«Ti avverto, è meglio che la pianti!» minacciò la macchina.

«Ti dà perfino un ’avvertimento’, guarda un po’» osservò Klapaucius seccamente. «Non solo è permalosa, poco intelligente e ostinata, ma si permette di rimbeccare. Credimi, con una tale somma di caratteristiche negative, potresti farle fare ogni sorta di cose!»

«Per esempio?» chiese Trurl.

«Be’, difficile dirlo su due piedi. Potresti metterla in mostra in un circo, e far pagare il biglietto per vederla: la gente accorrerebbe a frotte, per rimirare la più stupida macchina pensante mai esistita… quanti piani ha, otto? Davvero, come si potrebbe immaginare un imbecillone più grosso di questo? Esibendo la macchina, non soltanto ti rifaresti delle spese vive, ma anche…»

«Basta, non intendo esibire niente!» disse Trurl. Si alzò e, irrefrenabile, sferrò un ulteriore calcio alla macchina. «Con questo, siamo già al terzo avvertimento» lo ammonì lei.

«Cosa?» fece Trurl, infuriato per il tono prepotente usato dalla sua creazione. «Tu… tu…» incapace di esprimere a parole la sua collera, le mollò una serie di pedate, in rapida successione, gridando: «Sai solo farti prendere a calci, te ne rendi conto?»

«Mi hai insultata per la quarta, quinta, sesta, e ottava volta» disse la macchina. «Perciò mi rifiuto di rispondere ancora a domande di carattere matematico».

«Si rifiuta! Hai sentito cosa ha detto?» gridò Trurl, ormai completamente esasperato. «E dopo il sei viene l’otto — l’hai notato, Klapaucius? — non il sette, ma l’otto! E quello è il tipo di matematica che Sua Altezza si rifiuta di eseguire! Prendi questo! E questo! E questo! O ne vuoi ancora?»

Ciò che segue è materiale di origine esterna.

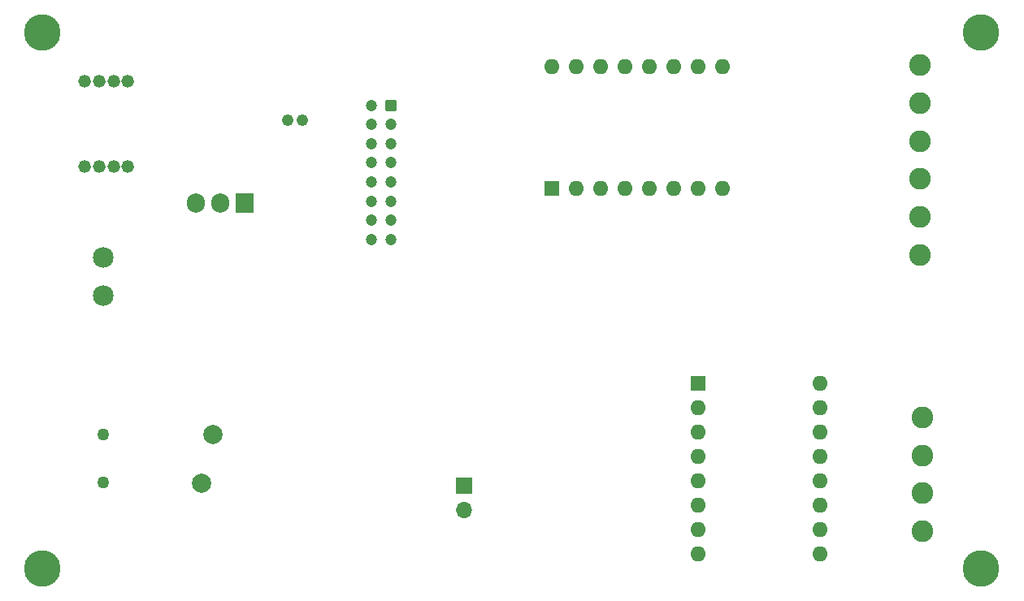
<source format=gbr>
%TF.GenerationSoftware,KiCad,Pcbnew,7.0.10*%
%TF.CreationDate,2024-02-19T13:17:08+01:00*%
%TF.ProjectId,arenaPCBv1,6172656e-6150-4434-9276-312e6b696361,rev?*%
%TF.SameCoordinates,Original*%
%TF.FileFunction,Soldermask,Bot*%
%TF.FilePolarity,Negative*%
%FSLAX46Y46*%
G04 Gerber Fmt 4.6, Leading zero omitted, Abs format (unit mm)*
G04 Created by KiCad (PCBNEW 7.0.10) date 2024-02-19 13:17:08*
%MOMM*%
%LPD*%
G01*
G04 APERTURE LIST*
G04 Aperture macros list*
%AMRoundRect*
0 Rectangle with rounded corners*
0 $1 Rounding radius*
0 $2 $3 $4 $5 $6 $7 $8 $9 X,Y pos of 4 corners*
0 Add a 4 corners polygon primitive as box body*
4,1,4,$2,$3,$4,$5,$6,$7,$8,$9,$2,$3,0*
0 Add four circle primitives for the rounded corners*
1,1,$1+$1,$2,$3*
1,1,$1+$1,$4,$5*
1,1,$1+$1,$6,$7*
1,1,$1+$1,$8,$9*
0 Add four rect primitives between the rounded corners*
20,1,$1+$1,$2,$3,$4,$5,0*
20,1,$1+$1,$4,$5,$6,$7,0*
20,1,$1+$1,$6,$7,$8,$9,0*
20,1,$1+$1,$8,$9,$2,$3,0*%
G04 Aperture macros list end*
%ADD10C,3.800000*%
%ADD11C,1.320800*%
%ADD12C,2.260600*%
%ADD13R,1.600000X1.600000*%
%ADD14O,1.600000X1.600000*%
%ADD15R,1.700000X1.700000*%
%ADD16O,1.700000X1.700000*%
%ADD17C,2.010000*%
%ADD18C,2.159000*%
%ADD19C,1.244600*%
%ADD20C,1.270000*%
%ADD21RoundRect,0.250000X-0.350000X0.350000X-0.350000X-0.350000X0.350000X-0.350000X0.350000X0.350000X0*%
%ADD22C,1.200000*%
%ADD23R,1.905000X2.000000*%
%ADD24O,1.905000X2.000000*%
G04 APERTURE END LIST*
D10*
%TO.C,M.2*%
X102870000Y-53340000D03*
%TD*%
D11*
%TO.C,J4*%
X111760000Y-67310000D03*
X110260001Y-67310000D03*
X108759999Y-67310000D03*
X107259999Y-67310000D03*
%TD*%
D10*
%TO.C,M.2*%
X200660000Y-109220000D03*
%TD*%
D12*
%TO.C,J7*%
X194564000Y-93472000D03*
X194564000Y-97432000D03*
X194564000Y-101391999D03*
X194564000Y-105351999D03*
%TD*%
D13*
%TO.C,U1*%
X171196000Y-89916000D03*
D14*
X171196000Y-92456000D03*
X171196000Y-94996000D03*
X171196000Y-97536000D03*
X171196000Y-100076000D03*
X171196000Y-102616000D03*
X171196000Y-105156000D03*
X171196000Y-107696000D03*
X183896000Y-107696000D03*
X183896000Y-105156000D03*
X183896000Y-102616000D03*
X183896000Y-100076000D03*
X183896000Y-97536000D03*
X183896000Y-94996000D03*
X183896000Y-92456000D03*
X183896000Y-89916000D03*
%TD*%
D10*
%TO.C,M.2*%
X102870000Y-109220000D03*
%TD*%
D15*
%TO.C,J5*%
X146812000Y-100584000D03*
D16*
X146812000Y-103124000D03*
%TD*%
D12*
%TO.C,J8*%
X194303900Y-56736901D03*
X194303900Y-60696901D03*
X194303900Y-64656900D03*
X194303900Y-68616900D03*
X194303900Y-72576900D03*
X194303900Y-76536900D03*
%TD*%
D17*
%TO.C,F1*%
X120650000Y-95250000D03*
X119450000Y-100350000D03*
%TD*%
D18*
%TO.C,J1*%
X109220000Y-80772000D03*
X109220000Y-76809600D03*
%TD*%
D19*
%TO.C,J3*%
X128420998Y-62484000D03*
X129921000Y-62484000D03*
%TD*%
D10*
%TO.C,M.2*%
X200660000Y-53340000D03*
%TD*%
D20*
%TO.C,J6*%
X109220000Y-95250000D03*
X109220000Y-100250000D03*
%TD*%
D21*
%TO.C,J9*%
X139160000Y-60930000D03*
D22*
X137160000Y-60930000D03*
X139160000Y-62930000D03*
X137160000Y-62930000D03*
X139160000Y-64930000D03*
X137160000Y-64930000D03*
X139160000Y-66930000D03*
X137160000Y-66930000D03*
X139160000Y-68930000D03*
X137160000Y-68930000D03*
X139160000Y-70930000D03*
X137160000Y-70930000D03*
X139160000Y-72930000D03*
X137160000Y-72930000D03*
X139160000Y-74930000D03*
X137160000Y-74930000D03*
%TD*%
D11*
%TO.C,J2*%
X111760000Y-58420000D03*
X110260001Y-58420000D03*
X108759999Y-58420000D03*
X107259999Y-58420000D03*
%TD*%
D23*
%TO.C,Q1*%
X123952000Y-71120000D03*
D24*
X121412000Y-71120000D03*
X118872000Y-71120000D03*
%TD*%
D13*
%TO.C,U2*%
X155956000Y-69596000D03*
D14*
X158496000Y-69596000D03*
X161036000Y-69596000D03*
X163576000Y-69596000D03*
X166116000Y-69596000D03*
X168656000Y-69596000D03*
X171196000Y-69596000D03*
X173736000Y-69596000D03*
X173736000Y-56896000D03*
X171196000Y-56896000D03*
X168656000Y-56896000D03*
X166116000Y-56896000D03*
X163576000Y-56896000D03*
X161036000Y-56896000D03*
X158496000Y-56896000D03*
X155956000Y-56896000D03*
%TD*%
M02*

</source>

La macchina fremette, si scrollò tutta e — senza fare parola — cercò di divincolarsi dalle fondamenta. Queste erano molto profonde, e le centine cominciarono a piegarsi, ma alla fine si staccò, lasciando dietro di sé grossi blocchi di cemento spezzati, con i tondini di ferro che sporgevano, e si lanciò contro Trurl e Klapaucius come uria fortezza mobile.